In the above block of code, we first identified which types of transport
points are present in the map with `levels` (this command only works on
factor data, and tells us the unique names of the factors that the vector can
hold). Next we select a subset of `stations` using a new command, `grepl`, to
determine which points we want to plot. Note that `grepl`'s first argument
is a text string (hence the quote marks) and that the second is a factor
(try typing `class(stations$LEGEND)` to test this).
`grepl` uses *regular expressions* to match whether each element in a vector
of text or factor names match the text pattern we want. In this case,
because we are only interested in roundabouts that are A roads and
Rapid Transit systems (RTS). Note the use of the vertical separator `|` to
indicate that we want to match `LEGEND` names that contain either "A Road"
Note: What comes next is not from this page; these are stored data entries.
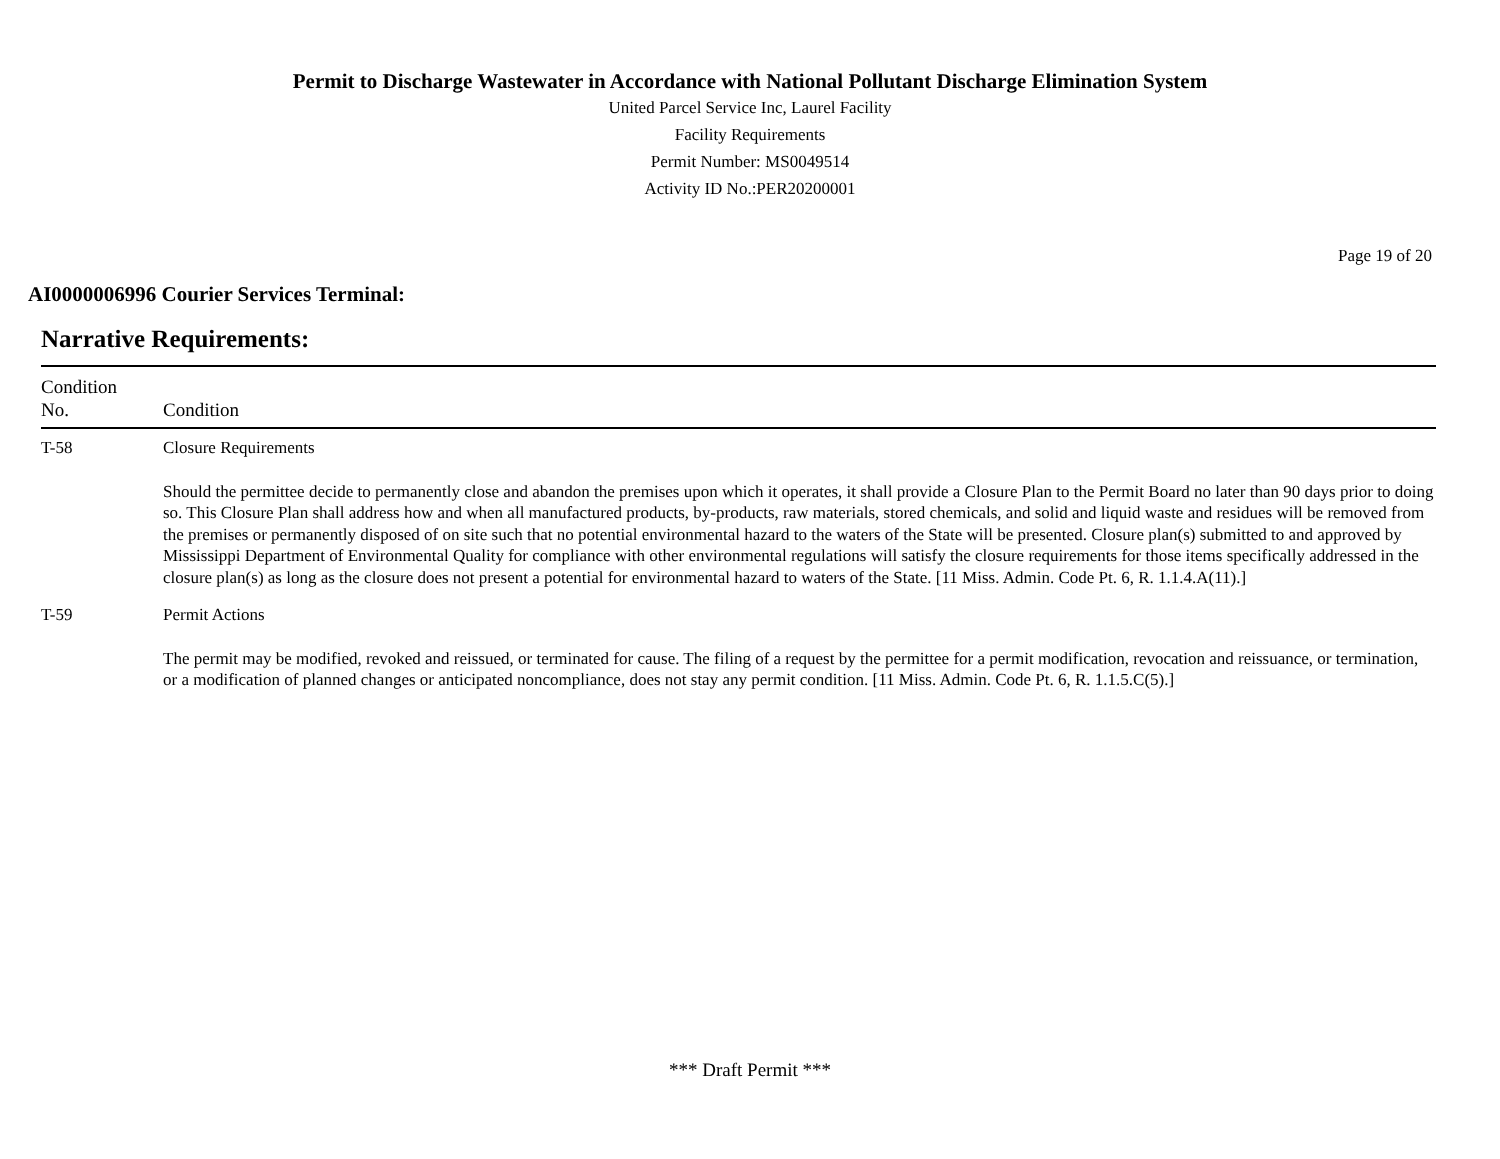Permit to Discharge Wastewater in Accordance with National Pollutant Discharge Elimination System
United Parcel Service Inc, Laurel Facility
Facility Requirements
Permit Number: MS0049514
Activity ID No.:PER20200001
Page 19 of 20
AI0000006996 Courier Services Terminal:
Narrative Requirements:
| Condition No. | Condition |
| --- | --- |
| T-58 | Closure Requirements Should the permittee decide to permanently close and abandon the premises upon which it operates, it shall provide a Closure Plan to the Permit Board no later than 90 days prior to doing so. This Closure Plan shall address how and when all manufactured products, by-products, raw materials, stored chemicals, and solid and liquid waste and residues will be removed from the premises or permanently disposed of on site such that no potential environmental hazard to the waters of the State will be presented. Closure plan(s) submitted to and approved by Mississippi Department of Environmental Quality for compliance with other environmental regulations will satisfy the closure requirements for those items specifically addressed in the closure plan(s) as long as the closure does not present a potential for environmental hazard to waters of the State. [11 Miss. Admin. Code Pt. 6, R. 1.1.4.A(11).] |
| T-59 | Permit Actions The permit may be modified, revoked and reissued, or terminated for cause. The filing of a request by the permittee for a permit modification, revocation and reissuance, or termination, or a modification of planned changes or anticipated noncompliance, does not stay any permit condition. [11 Miss. Admin. Code Pt. 6, R. 1.1.5.C(5).] |
*** Draft Permit ***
*or* "Rapid". Based on the positive matches (saved as `sel`, a vector of
`TRUE` and `FALSE` values), we subset the stations. Finally we plot these as points,
using the integer of their name to decide the symbol and add a legend.
(See the documentation of `?legend` for detail on the complexities of
legend creation in R's base graphics.)

This may seem a frustrating and un-intuitive way of altering
map graphics compared with something like QGIS. That's because it is!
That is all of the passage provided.